> What the exercise asks:
Reproduce the rows word for word, from their first line down to and including the line containing "Vermeiden lässt sich das durch ein milderes".

********

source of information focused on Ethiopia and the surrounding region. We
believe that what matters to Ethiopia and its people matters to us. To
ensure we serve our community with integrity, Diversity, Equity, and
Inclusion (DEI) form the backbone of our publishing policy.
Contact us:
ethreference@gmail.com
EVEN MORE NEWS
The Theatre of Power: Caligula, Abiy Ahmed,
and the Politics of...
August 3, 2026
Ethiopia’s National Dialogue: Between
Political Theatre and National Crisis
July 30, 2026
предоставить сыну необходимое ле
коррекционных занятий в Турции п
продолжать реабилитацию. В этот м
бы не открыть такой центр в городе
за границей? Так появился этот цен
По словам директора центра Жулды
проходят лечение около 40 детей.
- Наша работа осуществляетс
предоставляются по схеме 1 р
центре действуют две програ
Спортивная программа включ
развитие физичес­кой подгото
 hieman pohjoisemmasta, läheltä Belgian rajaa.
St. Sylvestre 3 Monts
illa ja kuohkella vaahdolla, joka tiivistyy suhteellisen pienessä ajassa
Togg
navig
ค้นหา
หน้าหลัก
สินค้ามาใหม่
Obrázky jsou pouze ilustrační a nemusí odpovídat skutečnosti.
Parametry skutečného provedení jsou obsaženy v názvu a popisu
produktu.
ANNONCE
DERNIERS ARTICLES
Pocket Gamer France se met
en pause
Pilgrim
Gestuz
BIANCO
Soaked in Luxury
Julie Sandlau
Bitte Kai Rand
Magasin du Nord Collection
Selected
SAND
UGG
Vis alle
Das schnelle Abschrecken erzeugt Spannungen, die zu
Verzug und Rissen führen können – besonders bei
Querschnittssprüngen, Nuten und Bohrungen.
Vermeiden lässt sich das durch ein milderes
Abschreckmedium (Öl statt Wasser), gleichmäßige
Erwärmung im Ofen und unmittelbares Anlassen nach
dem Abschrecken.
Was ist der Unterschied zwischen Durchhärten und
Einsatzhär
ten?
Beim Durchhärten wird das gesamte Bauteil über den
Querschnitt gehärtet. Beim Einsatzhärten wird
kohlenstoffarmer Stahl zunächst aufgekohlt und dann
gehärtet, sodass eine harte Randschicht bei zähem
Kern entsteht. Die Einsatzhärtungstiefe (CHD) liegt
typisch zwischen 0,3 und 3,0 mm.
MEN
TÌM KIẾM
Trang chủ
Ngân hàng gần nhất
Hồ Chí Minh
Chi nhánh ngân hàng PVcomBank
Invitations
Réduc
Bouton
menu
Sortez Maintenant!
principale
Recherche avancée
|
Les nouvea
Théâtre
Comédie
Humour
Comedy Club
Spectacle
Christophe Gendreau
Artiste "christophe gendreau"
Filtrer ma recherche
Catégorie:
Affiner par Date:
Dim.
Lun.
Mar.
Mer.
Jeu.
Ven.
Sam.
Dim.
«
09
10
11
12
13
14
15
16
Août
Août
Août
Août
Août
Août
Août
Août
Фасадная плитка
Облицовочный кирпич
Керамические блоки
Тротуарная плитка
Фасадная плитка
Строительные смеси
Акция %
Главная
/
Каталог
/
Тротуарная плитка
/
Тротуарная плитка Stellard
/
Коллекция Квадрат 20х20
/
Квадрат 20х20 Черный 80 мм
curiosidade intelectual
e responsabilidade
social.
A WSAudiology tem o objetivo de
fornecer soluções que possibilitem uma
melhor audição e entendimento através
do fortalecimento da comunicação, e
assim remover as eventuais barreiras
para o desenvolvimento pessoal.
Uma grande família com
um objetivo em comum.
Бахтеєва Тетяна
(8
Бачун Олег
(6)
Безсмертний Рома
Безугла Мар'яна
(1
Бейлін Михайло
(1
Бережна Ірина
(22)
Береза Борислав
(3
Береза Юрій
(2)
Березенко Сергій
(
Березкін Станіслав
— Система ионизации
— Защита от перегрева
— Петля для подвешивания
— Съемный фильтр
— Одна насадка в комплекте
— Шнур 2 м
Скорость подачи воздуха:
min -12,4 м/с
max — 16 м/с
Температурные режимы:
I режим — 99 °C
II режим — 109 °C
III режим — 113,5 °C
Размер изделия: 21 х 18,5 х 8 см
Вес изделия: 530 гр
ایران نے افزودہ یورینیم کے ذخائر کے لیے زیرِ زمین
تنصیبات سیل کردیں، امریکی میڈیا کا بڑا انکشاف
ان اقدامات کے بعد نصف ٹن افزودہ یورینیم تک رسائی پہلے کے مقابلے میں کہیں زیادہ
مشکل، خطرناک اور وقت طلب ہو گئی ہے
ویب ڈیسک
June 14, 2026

********

> Expected answer:
source of information focused on Ethiopia and the surrounding region. We
believe that what matters to Ethiopia and its people matters to us. To
ensure we serve our community with integrity, Diversity, Equity, and
Inclusion (DEI) form the backbone of our publishing policy.
Contact us:
ethreference@gmail.com
EVEN MORE NEWS
The Theatre of Power: Caligula, Abiy Ahmed,
and the Politics of...
August 3, 2026
Ethiopia’s National Dialogue: Between
Political Theatre and National Crisis
July 30, 2026
предоставить сыну необходимое ле
коррекционных занятий в Турции п
продолжать реабилитацию. В этот м
бы не открыть такой центр в городе
за границей? Так появился этот цен
По словам директора центра Жулды
проходят лечение около 40 детей.
- Наша работа осуществляетс
предоставляются по схеме 1 р
центре действуют две програ
Спортивная программа включ
развитие физичес­кой подгото
 hieman pohjoisemmasta, läheltä Belgian rajaa.
St. Sylvestre 3 Monts
illa ja kuohkella vaahdolla, joka tiivistyy suhteellisen pienessä ajassa
Togg
navig
ค้นหา
หน้าหลัก
สินค้ามาใหม่
Obrázky jsou pouze ilustrační a nemusí odpovídat skutečnosti.
Parametry skutečného provedení jsou obsaženy v názvu a popisu
produktu.
ANNONCE
DERNIERS ARTICLES
Pocket Gamer France se met
en pause
Pilgrim
Gestuz
BIANCO
Soaked in Luxury
Julie Sandlau
Bitte Kai Rand
Magasin du Nord Collection
Selected
SAND
UGG
Vis alle
Das schnelle Abschrecken erzeugt Spannungen, die zu
Verzug und Rissen führen können – besonders bei
Querschnittssprüngen, Nuten und Bohrungen.
Vermeiden lässt sich das durch ein milderes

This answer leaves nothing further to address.